BOSTON (05/23/2000) - Member states of the International Telecommunications Union (ITU) have reversed course and decided to consider spectrum sharing in the band used by the U.S.- developed Global Positioning System (GPS). The move once again raises concerns about possible interference with signals from GPS satellites, used by airlines and others around the world for navigation.
On one of the first days of the month-long World Radio Conference (WRC) in Istanbul, Turkey, ITU members had agreed to table a European Union-backed resolution on sharing the 1,675- to 1,710-MHz bands used by GPS with mobile satellite system operators. The ITU issued a statement at that time that delegates to the WRC had agreed with research showing problems with band-sharing were "undisputed" (see story).
However, at a meeting of a WRC Committee last week, enough delegates disagreed with that position to put GPS frequency sharing back on the conference agenda.
The ITU depicted this as a procedural disagreement and not a substantive issue, noting it's back on the table only until agreement can be reached on whether such a discussion belongs on the conference agenda.
The conference is scheduled to end June 2.
The U.S. Department of Defense, which has spent $14 billion on Global Positioning, argues that spectrum sharing could lead to degradation of GPS signals.

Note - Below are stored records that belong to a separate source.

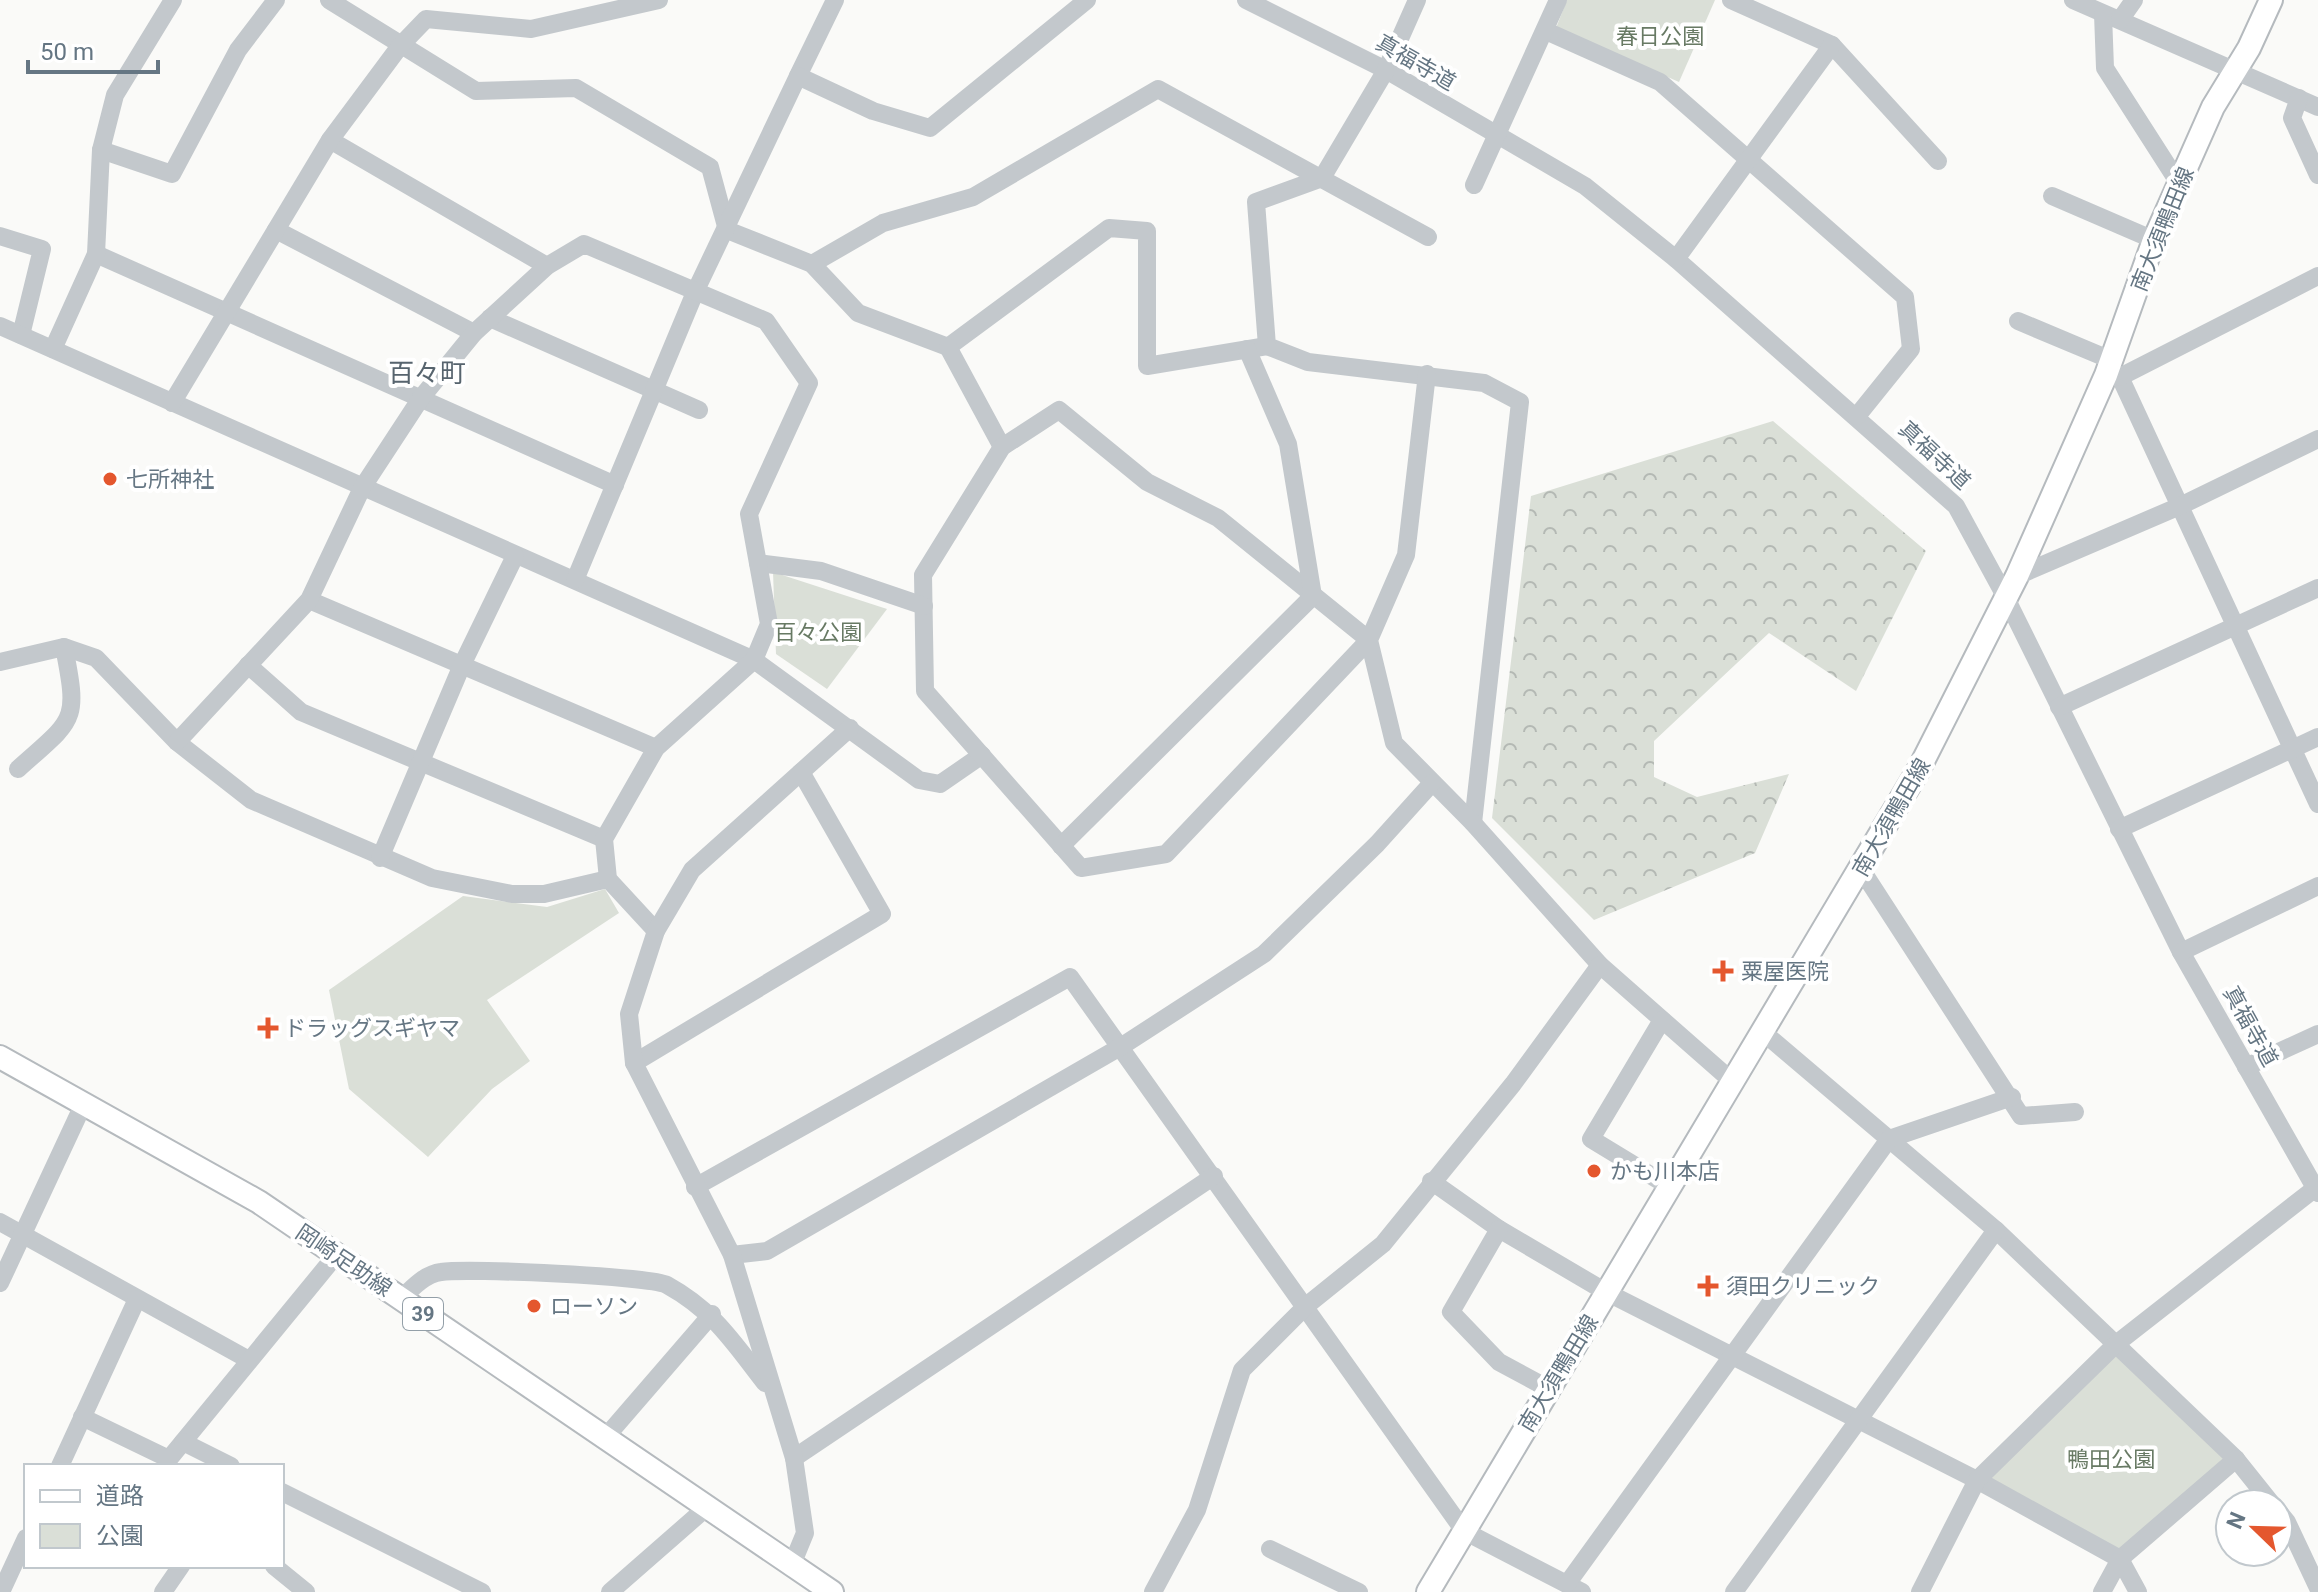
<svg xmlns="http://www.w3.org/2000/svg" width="2318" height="1592" viewBox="0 0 2318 1592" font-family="Roboto,'Noto Sans JP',sans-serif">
<defs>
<pattern id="forest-crowns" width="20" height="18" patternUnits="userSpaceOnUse" patternTransform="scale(2)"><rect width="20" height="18" fill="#dadfd7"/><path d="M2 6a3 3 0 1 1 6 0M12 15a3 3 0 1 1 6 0" fill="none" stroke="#b4b9b4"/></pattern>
</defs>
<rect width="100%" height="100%" fill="#fafaf8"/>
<path fill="url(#forest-crowns)" d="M1773,421L1926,551L1856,691L1769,633L1654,741V777L1697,797L1789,774L1755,853L1594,920L1492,818L1531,496Z"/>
<g fill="#dadfd7">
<path d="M1567,0H1715L1679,82L1556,28Z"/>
<path d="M773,572L887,609L827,689L776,654Z"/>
<path d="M605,889L619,913L487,1000L530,1061L492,1089L428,1157L349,1089L329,990L463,896L547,907Z"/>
<path d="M2116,1351L2225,1459L2118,1550L1989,1477Z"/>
</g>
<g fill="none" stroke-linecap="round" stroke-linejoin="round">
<g stroke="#b5babe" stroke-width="26">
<g id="major">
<path d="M0,1057L259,1202L832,1592"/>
<path d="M1428,1592L1919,769L2017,576L2106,375L2154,240L2213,107L2249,48L2271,0"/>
</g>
</g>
<g stroke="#c3c8cc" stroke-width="18">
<path d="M329,0L476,91L576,88L710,167L727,230"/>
<path d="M1246,0L1386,70L1585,186L1676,259L1956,506L2005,596L2181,952L2318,1193"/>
<path d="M1417,0L1386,70L1322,178L1256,202L1267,346L1308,362L1484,383L1520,402L1473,823"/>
<path d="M1731,0L1832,45L1938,161"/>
<path d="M2073,0L2318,107"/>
<path d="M2103,14L2105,68L2180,185"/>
<path d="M2120,20L2134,0"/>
<path d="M1546,31L1660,82L1905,297L1911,349L1857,416"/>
<path d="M798,76L835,0"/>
<path d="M2299,98L2292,118L2318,175"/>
<path d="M330,140L547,266"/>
<path d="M101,150L172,174L238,50L276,0"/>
<path d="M1474,185L1558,0"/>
<path d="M2052,196L2154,240"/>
<path d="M276,230L474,333"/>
<path d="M727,230L812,264L858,313L948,347L1109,228L1147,231V366L1267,346"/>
<path d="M0,236L42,249L21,335"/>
<path d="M96,254L615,485"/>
<path d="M1676,259L1832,45"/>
<path d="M812,264L883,223L973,197L1158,89L1428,237"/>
<path d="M490,318L699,410"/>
<path d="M2018,321L2111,360"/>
<path d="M0,326L754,660L919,780L940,784L982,755"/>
<path d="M948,347L1002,447"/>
<path d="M53,349L96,254L101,150L115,95L173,0"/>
<path d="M2107,373L2120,377L2318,804"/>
<path d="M1427,374L1406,555L1369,640L1166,854L1081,868L925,691L923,575L1002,447L1059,410L1147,482L1218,518L1369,640L1394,743L1473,823L1600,965L1733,1082"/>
<path d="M2120,377L2318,276"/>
<path d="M172,403L330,140L400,46L426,19L531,29L659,0"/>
<path d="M758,563L821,571L924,606"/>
<path d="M2017,576L2180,506L2318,439"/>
<path d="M575,580L696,290L798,76L873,111L930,128L1087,0"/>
<path d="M309,600L656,748"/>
<path d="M0,662L64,647L96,658L177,742L251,800L432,878L512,894H544L608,879"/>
<path d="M248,665L301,712L604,839"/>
<path d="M2059,707L2318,588"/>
<path d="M177,742L309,600L362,488L421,398L474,333L547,266L584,244L766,321L809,383L749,514L769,624L754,660L656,748L604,839L608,879L656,931"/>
<path d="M18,769C75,718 79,723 64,647"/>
<path d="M2119,829L2318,737"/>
<path d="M1061,846L1313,596L1288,444L1247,349"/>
<path d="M380,858L462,665L515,556"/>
<path d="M1861,869L2021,1116L2075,1112"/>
<path d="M2181,952L2318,886"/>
<path d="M1662,1020L1591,1139L1670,1187"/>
<path d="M1764,1033L1996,1230L2236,1459L2272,1504"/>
<path d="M634,1063L882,914L801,772"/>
<path d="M2246,1067L2318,1034"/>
<path d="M1431,1181L1499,1229L1606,1292L1977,1480L2120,1559L2138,1592"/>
<path d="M695,1187L1070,977L1464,1531L1582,1592"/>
<path d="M0,1222L249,1360"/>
<path d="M1499,1229L1451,1312L1499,1362L1549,1389"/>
<path d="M732,1255L767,1251L1122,1046L1264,954L1377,844L1432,783"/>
<path d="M0,1283L83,1105"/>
<path d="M401,1299C412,1288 425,1274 441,1272C466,1268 650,1276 667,1285C714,1311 733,1342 765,1383"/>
<path d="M82,1417L169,1459L337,1254"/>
<path d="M604,1439L712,1314"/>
<path d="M183,1442L231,1466"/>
<path d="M794,1458L1214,1176"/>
<path d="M60,1466L137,1299"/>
<path d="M282,1492L482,1592"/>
<path d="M2278,1511L2287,1522L2318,1588"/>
<path d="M1270,1549L1359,1592"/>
<path d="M274,1566L306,1592"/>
<path d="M791,1567L805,1533L794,1458L732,1255L634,1063L629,1014L656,931L692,870L850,728"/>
<path d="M1567,1584L1889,1139L2012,1097"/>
<path d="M1,1592L26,1538"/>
<path d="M163,1592L181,1566"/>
<path d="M610,1592L706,1508"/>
<path d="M1153,1592L1197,1510L1242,1370L1306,1306L1383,1244L1513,1084L1600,965"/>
<path d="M1734,1592L1996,1230"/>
<path d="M1920,1592L1977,1480L2116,1344L2318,1186"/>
<path d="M2102,1592L2120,1559L2236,1459"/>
</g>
<use href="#major" stroke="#fff" stroke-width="22"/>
</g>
<g fill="#e4572e" stroke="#fff" stroke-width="3">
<circle cx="110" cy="479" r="8"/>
<path d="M1719 959h8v8h8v8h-8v8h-8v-8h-8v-8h8z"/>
<path d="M264 1016h8v8h8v8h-8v8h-8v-8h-8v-8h8z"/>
<circle cx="1594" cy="1171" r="8"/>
<path d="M1704 1274h8v8h8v8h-8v8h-8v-8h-8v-8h8z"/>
<circle cx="534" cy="1306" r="8"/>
</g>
<g text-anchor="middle" stroke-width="8" stroke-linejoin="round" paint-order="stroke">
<rect fill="#fff" stroke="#939fa8" stroke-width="2" x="403" y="1298" width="40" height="32" rx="6"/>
<g font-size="20" font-weight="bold" fill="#657683">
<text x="423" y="1321">39</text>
</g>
<g font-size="22" fill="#687a64" stroke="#fff">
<text x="1660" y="44">春日公園</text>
<text x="818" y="640">百々公園</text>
<text x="2111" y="1467">鴨田公園</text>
</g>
<g font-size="22" fill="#657683" stroke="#fff">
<text transform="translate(1416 62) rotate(30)" y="8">真福寺道</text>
<text transform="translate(2162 229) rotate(-68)" y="8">南大須鴨田線</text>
<text transform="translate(1935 455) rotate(43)" y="8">真福寺道</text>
<text transform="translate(1891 817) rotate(-60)" y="8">南大須鴨田線</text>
<text transform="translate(2251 1026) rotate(61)" y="8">真福寺道</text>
<text transform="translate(344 1260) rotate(34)" y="8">岡崎足助線</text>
<text transform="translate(1558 1373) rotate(-59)" y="8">南大須鴨田線</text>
</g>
<g font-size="22" fill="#657683" stroke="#fff" text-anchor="start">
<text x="126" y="487">七所神社</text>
<text x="1741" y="979">粟屋医院</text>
<text x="284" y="1036">ドラッグスギヤマ</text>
<text x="1610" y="1179">かも川本店</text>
<text x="1726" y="1294">須田クリニック</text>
<text x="550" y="1314">ローソン</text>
</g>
<g font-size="26" fill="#57646e" stroke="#fff">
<text x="427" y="382">百々町</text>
</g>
</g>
<rect x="24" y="1464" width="260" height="104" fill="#ffffff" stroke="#c1c8cd" stroke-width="2"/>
<rect x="40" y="1490" width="40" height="12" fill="#ffffff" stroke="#c1c8cd" stroke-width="2"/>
<text x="96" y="1504" font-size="24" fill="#657683">道路</text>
<rect x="40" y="1524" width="40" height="24" fill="#dadfd7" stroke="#c1c8cd" stroke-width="2"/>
<text x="96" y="1544" font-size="24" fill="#657683">公園</text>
<g transform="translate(2254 1528) rotate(293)"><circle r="38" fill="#ffffff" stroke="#c1c8cd" stroke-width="2"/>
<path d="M0-6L14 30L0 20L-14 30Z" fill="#e4572e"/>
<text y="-12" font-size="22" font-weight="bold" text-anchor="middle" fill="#657683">N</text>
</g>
<path d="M28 60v12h130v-12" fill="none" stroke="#657683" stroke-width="4"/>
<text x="40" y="60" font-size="24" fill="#657683" stroke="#ffffff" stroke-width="6" paint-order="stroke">50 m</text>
</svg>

The International Civil Aeronautics Organization agrees with the DoD, viewing GPS signals as a safety-of-life issue.
Richard Langley, a GPS consultant at the University of New Brunswick, Fredericton, viewed the wrangling as "a bit of posturing.... My guess is the EU will give up when they can find some (mobile satellite system spectrum) someplace else."
GPS policy-makers at the Departments of Defense and Transportation didn't return calls asking for their comments by press time.